■ **Selected excerpt**:
<<<<
# Glacier National Park



## Smallmouth Chaser (May 17, 2009)

My Brother, daughter and I are heading out west next summer and were wondering what to expect from the fishing in Glacier. I have fished out west several times, mainly in the Yellowstone area & the Bighorn but we decided to head north after a short trip into Idaho for a few days to see & fish Glacier National Park.

Any tips on places to try or avoid would be greatly welcomed. PM's are welcome. We enjoy a nice hike in to avoid the crowds & fish the more scenic areas but don't want hike in a camp. 

We are also looking for info on campgrounds in the area, we are tenting it and prefer to get away from the crowds (would like to avoid Mr. Grizzly if possible but understand the situation out there).


----------



## Ranger Ray (Mar 2, 2003)

Hidden and Avalanche lakes are 2 I fished. There are lots of lakes with Trout. Some accessible by car. The 2 I mentioned were a couple mile hike. Avalanche is on the going to the sun highway if I remember right. Its beautiful out there. Lots of catch and release and special regulations. You can probably do a search and find all the lakes of Glacier. Most tent sites are rustic and have no showers. Have fun!


----------



## Smallmouth Chaser (May 17, 2009)

Thanks for the info. We are looking forward to the trip and are excited about heading up to Glacier. We typically fish streams and rivers but may have to give the alpine lakes a try for trout. I personally have never caught a Bull Trout (they look a lot like our Lakers) and am looking forward to getting my first.
>>>>
■ **Directions**:
1 - Quote the stretch of the Glacier National Park fishing thread from "We are also" through "situation out there).".
2 - Write what comes next in the Glacier National Park fishing thread, starting after its final sentence.

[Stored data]
<<<<
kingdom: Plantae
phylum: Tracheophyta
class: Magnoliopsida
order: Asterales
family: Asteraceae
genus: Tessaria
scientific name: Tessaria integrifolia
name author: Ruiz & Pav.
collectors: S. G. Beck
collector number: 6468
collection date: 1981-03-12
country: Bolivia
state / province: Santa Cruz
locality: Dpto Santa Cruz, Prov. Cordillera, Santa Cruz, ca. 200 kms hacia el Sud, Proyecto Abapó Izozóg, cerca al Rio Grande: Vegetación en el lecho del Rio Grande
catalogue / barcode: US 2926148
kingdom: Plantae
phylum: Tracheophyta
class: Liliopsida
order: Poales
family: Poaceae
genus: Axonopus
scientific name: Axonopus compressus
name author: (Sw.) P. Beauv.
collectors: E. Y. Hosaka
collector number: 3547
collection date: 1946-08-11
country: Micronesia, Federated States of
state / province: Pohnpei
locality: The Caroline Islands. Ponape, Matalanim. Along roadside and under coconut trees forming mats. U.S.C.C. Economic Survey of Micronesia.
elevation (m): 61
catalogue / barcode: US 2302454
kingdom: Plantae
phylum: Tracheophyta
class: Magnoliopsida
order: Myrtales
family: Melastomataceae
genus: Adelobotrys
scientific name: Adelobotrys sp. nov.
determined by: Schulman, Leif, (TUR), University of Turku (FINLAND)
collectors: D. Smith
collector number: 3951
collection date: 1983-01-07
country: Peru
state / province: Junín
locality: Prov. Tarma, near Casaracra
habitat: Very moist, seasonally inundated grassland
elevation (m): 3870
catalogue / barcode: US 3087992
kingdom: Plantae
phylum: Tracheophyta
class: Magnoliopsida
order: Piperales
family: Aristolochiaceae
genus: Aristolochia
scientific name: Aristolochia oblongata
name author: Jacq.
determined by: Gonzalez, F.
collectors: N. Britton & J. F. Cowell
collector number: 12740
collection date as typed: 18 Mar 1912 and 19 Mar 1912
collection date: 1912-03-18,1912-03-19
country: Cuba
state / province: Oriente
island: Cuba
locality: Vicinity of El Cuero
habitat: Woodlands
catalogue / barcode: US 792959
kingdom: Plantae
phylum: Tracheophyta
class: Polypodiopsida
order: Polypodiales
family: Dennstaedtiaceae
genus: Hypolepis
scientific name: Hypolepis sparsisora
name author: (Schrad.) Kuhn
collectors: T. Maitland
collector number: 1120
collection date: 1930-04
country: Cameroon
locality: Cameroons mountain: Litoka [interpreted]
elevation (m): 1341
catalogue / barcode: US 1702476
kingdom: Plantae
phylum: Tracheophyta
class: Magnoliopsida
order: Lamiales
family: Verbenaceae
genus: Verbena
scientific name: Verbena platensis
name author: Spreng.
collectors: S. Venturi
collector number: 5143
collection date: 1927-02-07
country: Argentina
>>>>
■ **Answers for the exercise**:
1 -
We are also looking for info on campgrounds in the area, we are tenting it and prefer to get away from the crowds (would like to avoid Mr. Grizzly if possible but understand the situation out there).

2 -
We plan to take out snowboards out and have a little fun on any snow we can find. Last time, we got a lot of strange looks when people notice the boards on the roof of the car in the middle of July.


----------



## Bluegill_Bass_Basher (Feb 4, 2013)

Fished hidden, saw plenty of trout, but couldn't get any to bite


----------



## jeffm80 (Feb 23, 2002)

i've fished lake mcdonald, and st mary (i think it was called, fished many of the creeks in the park, saw many fish but no takers, been about 5 yrs since ive been out there, no fishing license required inside the park but you better check when you go just to make sure, I fished the fathead (license required) an caught a bunch of cut throat, barbless hooks and catch and release only where we fished. that park is truly gods country, take lots of pictures and enjoy yourself


----------



## REG (Oct 25, 2002)

Alot of the fishing inside GNP is going to be lakes. There are streams, such as the middle and north fork of the Flathead that forms a couple of the parks borders, but not as many as you would expect. Alot of the creeks in the park are closed to fishing.

I didn't fish it, but the Flathead Indian Reservation just east of the park is supposed to have some very good fishing. Special permits are needed.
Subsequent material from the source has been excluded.